(Saved entries)
- - - - - - -

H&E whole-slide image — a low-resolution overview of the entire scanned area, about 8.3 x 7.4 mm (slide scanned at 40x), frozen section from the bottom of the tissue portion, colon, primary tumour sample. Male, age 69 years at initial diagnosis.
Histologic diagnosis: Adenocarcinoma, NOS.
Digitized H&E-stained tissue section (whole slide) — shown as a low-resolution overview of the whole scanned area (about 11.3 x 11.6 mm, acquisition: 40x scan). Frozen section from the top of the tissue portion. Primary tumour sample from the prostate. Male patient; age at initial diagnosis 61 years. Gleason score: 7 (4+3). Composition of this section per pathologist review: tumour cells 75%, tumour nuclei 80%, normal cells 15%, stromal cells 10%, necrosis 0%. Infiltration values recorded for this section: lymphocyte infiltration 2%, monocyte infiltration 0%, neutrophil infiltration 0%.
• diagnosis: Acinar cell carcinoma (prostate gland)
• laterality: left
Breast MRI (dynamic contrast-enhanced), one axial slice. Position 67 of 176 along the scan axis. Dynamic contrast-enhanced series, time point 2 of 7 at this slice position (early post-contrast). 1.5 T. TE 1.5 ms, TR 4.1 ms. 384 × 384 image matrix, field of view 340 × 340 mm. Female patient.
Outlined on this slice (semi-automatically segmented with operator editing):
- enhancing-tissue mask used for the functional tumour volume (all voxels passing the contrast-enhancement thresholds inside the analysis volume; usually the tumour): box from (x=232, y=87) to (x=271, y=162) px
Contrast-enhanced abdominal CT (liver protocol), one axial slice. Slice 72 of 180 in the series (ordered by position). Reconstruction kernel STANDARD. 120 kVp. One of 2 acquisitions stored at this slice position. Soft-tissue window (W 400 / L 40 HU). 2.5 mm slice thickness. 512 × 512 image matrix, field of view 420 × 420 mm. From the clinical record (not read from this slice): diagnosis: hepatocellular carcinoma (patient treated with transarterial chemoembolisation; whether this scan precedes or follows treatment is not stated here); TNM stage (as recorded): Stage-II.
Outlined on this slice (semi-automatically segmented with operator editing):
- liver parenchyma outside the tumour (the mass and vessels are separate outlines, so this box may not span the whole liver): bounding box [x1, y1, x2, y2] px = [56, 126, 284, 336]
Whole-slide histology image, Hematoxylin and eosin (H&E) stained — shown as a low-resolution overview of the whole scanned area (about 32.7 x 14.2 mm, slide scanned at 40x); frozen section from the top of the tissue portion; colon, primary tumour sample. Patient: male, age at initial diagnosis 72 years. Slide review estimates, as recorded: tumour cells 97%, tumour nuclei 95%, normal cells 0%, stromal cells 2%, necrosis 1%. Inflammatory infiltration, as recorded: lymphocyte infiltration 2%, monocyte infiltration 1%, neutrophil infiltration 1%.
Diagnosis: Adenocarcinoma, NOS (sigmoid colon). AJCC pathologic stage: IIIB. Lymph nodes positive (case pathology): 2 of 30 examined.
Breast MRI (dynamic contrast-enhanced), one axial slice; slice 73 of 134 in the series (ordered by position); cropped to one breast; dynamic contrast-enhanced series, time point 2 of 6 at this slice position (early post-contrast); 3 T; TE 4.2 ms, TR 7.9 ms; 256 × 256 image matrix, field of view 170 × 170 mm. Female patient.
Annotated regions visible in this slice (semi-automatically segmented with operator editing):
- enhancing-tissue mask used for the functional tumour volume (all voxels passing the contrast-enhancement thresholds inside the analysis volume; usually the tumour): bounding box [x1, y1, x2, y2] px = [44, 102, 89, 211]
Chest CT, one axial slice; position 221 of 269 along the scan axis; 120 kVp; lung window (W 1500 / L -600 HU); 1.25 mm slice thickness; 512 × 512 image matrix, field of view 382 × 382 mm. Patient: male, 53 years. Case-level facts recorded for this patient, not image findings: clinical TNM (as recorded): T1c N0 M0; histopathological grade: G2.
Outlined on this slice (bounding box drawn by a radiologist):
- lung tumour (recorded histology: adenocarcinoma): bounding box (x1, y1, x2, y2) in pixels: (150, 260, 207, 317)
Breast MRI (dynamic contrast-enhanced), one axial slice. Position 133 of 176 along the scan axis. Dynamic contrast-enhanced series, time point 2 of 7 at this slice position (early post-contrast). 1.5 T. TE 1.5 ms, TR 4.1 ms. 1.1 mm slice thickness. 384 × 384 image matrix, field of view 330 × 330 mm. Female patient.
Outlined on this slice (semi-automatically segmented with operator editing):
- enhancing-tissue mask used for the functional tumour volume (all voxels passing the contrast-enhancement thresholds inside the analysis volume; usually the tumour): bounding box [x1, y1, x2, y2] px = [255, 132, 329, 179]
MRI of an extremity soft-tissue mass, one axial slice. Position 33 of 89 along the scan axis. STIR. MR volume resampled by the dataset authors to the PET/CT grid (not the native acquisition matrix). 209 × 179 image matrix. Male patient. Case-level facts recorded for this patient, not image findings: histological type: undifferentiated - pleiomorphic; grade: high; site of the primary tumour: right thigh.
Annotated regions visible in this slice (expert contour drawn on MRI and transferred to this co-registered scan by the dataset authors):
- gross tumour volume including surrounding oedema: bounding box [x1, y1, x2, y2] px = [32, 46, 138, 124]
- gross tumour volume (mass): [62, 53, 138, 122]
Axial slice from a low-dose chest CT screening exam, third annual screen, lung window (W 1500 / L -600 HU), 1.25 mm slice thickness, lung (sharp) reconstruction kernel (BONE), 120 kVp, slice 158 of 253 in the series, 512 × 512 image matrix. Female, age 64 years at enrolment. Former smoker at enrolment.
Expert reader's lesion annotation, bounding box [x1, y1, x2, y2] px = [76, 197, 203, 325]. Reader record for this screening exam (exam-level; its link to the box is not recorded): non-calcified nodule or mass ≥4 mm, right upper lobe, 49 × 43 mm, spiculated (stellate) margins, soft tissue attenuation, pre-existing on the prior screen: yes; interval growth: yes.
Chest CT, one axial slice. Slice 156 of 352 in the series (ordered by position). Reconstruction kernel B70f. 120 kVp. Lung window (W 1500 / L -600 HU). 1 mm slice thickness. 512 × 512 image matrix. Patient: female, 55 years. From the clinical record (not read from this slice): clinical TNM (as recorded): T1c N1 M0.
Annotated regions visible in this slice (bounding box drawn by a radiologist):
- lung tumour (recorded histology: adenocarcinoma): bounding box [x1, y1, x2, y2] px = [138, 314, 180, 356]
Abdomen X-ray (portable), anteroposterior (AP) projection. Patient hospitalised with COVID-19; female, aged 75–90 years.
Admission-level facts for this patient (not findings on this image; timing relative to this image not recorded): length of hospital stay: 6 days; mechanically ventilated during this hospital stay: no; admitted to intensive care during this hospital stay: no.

- - - - - - -

## Requirement
Reproduce every record, making sure each one stays exactly the same.

## Answer section
H&E whole-slide image — a low-resolution overview of the entire scanned area, about 8.3 x 7.4 mm (slide scanned at 40x), frozen section from the bottom of the tissue portion, colon, primary tumour sample. Male, age 69 years at initial diagnosis.
Histologic diagnosis: Adenocarcinoma, NOS.
Digitized H&E-stained tissue section (whole slide) — shown as a low-resolution overview of the whole scanned area (about 11.3 x 11.6 mm, acquisition: 40x scan). Frozen section from the top of the tissue portion. Primary tumour sample from the prostate. Male patient; age at initial diagnosis 61 years. Gleason score: 7 (4+3). Composition of this section per pathologist review: tumour cells 75%, tumour nuclei 80%, normal cells 15%, stromal cells 10%, necrosis 0%. Infiltration values recorded for this section: lymphocyte infiltration 2%, monocyte infiltration 0%, neutrophil infiltration 0%.
• diagnosis: Acinar cell carcinoma (prostate gland)
• laterality: left
Breast MRI (dynamic contrast-enhanced), one axial slice. Position 67 of 176 along the scan axis. Dynamic contrast-enhanced series, time point 2 of 7 at this slice position (early post-contrast). 1.5 T. TE 1.5 ms, TR 4.1 ms. 384 × 384 image matrix, field of view 340 × 340 mm. Female patient.
Outlined on this slice (semi-automatically segmented with operator editing):
- enhancing-tissue mask used for the functional tumour volume (all voxels passing the contrast-enhancement thresholds inside the analysis volume; usually the tumour): box from (x=232, y=87) to (x=271, y=162) px
Contrast-enhanced abdominal CT (liver protocol), one axial slice. Slice 72 of 180 in the series (ordered by position). Reconstruction kernel STANDARD. 120 kVp. One of 2 acquisitions stored at this slice position. Soft-tissue window (W 400 / L 40 HU). 2.5 mm slice thickness. 512 × 512 image matrix, field of view 420 × 420 mm. From the clinical record (not read from this slice): diagnosis: hepatocellular carcinoma (patient treated with transarterial chemoembolisation; whether this scan precedes or follows treatment is not stated here); TNM stage (as recorded): Stage-II.
Outlined on this slice (semi-automatically segmented with operator editing):
- liver parenchyma outside the tumour (the mass and vessels are separate outlines, so this box may not span the whole liver): bounding box [x1, y1, x2, y2] px = [56, 126, 284, 336]
Whole-slide histology image, Hematoxylin and eosin (H&E) stained — shown as a low-resolution overview of the whole scanned area (about 32.7 x 14.2 mm, slide scanned at 40x); frozen section from the top of the tissue portion; colon, primary tumour sample. Patient: male, age at initial diagnosis 72 years. Slide review estimates, as recorded: tumour cells 97%, tumour nuclei 95%, normal cells 0%, stromal cells 2%, necrosis 1%. Inflammatory infiltration, as recorded: lymphocyte infiltration 2%, monocyte infiltration 1%, neutrophil infiltration 1%.
Diagnosis: Adenocarcinoma, NOS (sigmoid colon). AJCC pathologic stage: IIIB. Lymph nodes positive (case pathology): 2 of 30 examined.
Breast MRI (dynamic contrast-enhanced), one axial slice; slice 73 of 134 in the series (ordered by position); cropped to one breast; dynamic contrast-enhanced series, time point 2 of 6 at this slice position (early post-contrast); 3 T; TE 4.2 ms, TR 7.9 ms; 256 × 256 image matrix, field of view 170 × 170 mm. Female patient.
Annotated regions visible in this slice (semi-automatically segmented with operator editing):
- enhancing-tissue mask used for the functional tumour volume (all voxels passing the contrast-enhancement thresholds inside the analysis volume; usually the tumour): bounding box [x1, y1, x2, y2] px = [44, 102, 89, 211]
Chest CT, one axial slice; position 221 of 269 along the scan axis; 120 kVp; lung window (W 1500 / L -600 HU); 1.25 mm slice thickness; 512 × 512 image matrix, field of view 382 × 382 mm. Patient: male, 53 years. Case-level facts recorded for this patient, not image findings: clinical TNM (as recorded): T1c N0 M0; histopathological grade: G2.
Outlined on this slice (bounding box drawn by a radiologist):
- lung tumour (recorded histology: adenocarcinoma): bounding box (x1, y1, x2, y2) in pixels: (150, 260, 207, 317)
Breast MRI (dynamic contrast-enhanced), one axial slice. Position 133 of 176 along the scan axis. Dynamic contrast-enhanced series, time point 2 of 7 at this slice position (early post-contrast). 1.5 T. TE 1.5 ms, TR 4.1 ms. 1.1 mm slice thickness. 384 × 384 image matrix, field of view 330 × 330 mm. Female patient.
Outlined on this slice (semi-automatically segmented with operator editing):
- enhancing-tissue mask used for the functional tumour volume (all voxels passing the contrast-enhancement thresholds inside the analysis volume; usually the tumour): bounding box [x1, y1, x2, y2] px = [255, 132, 329, 179]
MRI of an extremity soft-tissue mass, one axial slice. Position 33 of 89 along the scan axis. STIR. MR volume resampled by the dataset authors to the PET/CT grid (not the native acquisition matrix). 209 × 179 image matrix. Male patient. Case-level facts recorded for this patient, not image findings: histological type: undifferentiated - pleiomorphic; grade: high; site of the primary tumour: right thigh.
Annotated regions visible in this slice (expert contour drawn on MRI and transferred to this co-registered scan by the dataset authors):
- gross tumour volume including surrounding oedema: bounding box [x1, y1, x2, y2] px = [32, 46, 138, 124]
- gross tumour volume (mass): [62, 53, 138, 122]
Axial slice from a low-dose chest CT screening exam, third annual screen, lung window (W 1500 / L -600 HU), 1.25 mm slice thickness, lung (sharp) reconstruction kernel (BONE), 120 kVp, slice 158 of 253 in the series, 512 × 512 image matrix. Female, age 64 years at enrolment. Former smoker at enrolment.
Expert reader's lesion annotation, bounding box [x1, y1, x2, y2] px = [76, 197, 203, 325]. Reader record for this screening exam (exam-level; its link to the box is not recorded): non-calcified nodule or mass ≥4 mm, right upper lobe, 49 × 43 mm, spiculated (stellate) margins, soft tissue attenuation, pre-existing on the prior screen: yes; interval growth: yes.
Chest CT, one axial slice. Slice 156 of 352 in the series (ordered by position). Reconstruction kernel B70f. 120 kVp. Lung window (W 1500 / L -600 HU). 1 mm slice thickness. 512 × 512 image matrix. Patient: female, 55 years. From the clinical record (not read from this slice): clinical TNM (as recorded): T1c N1 M0.
Annotated regions visible in this slice (bounding box drawn by a radiologist):
- lung tumour (recorded histology: adenocarcinoma): bounding box [x1, y1, x2, y2] px = [138, 314, 180, 356]
Abdomen X-ray (portable), anteroposterior (AP) projection. Patient hospitalised with COVID-19; female, aged 75–90 years.
Admission-level facts for this patient (not findings on this image; timing relative to this image not recorded): length of hospital stay: 6 days; mechanically ventilated during this hospital stay: no; admitted to intensive care during this hospital stay: no.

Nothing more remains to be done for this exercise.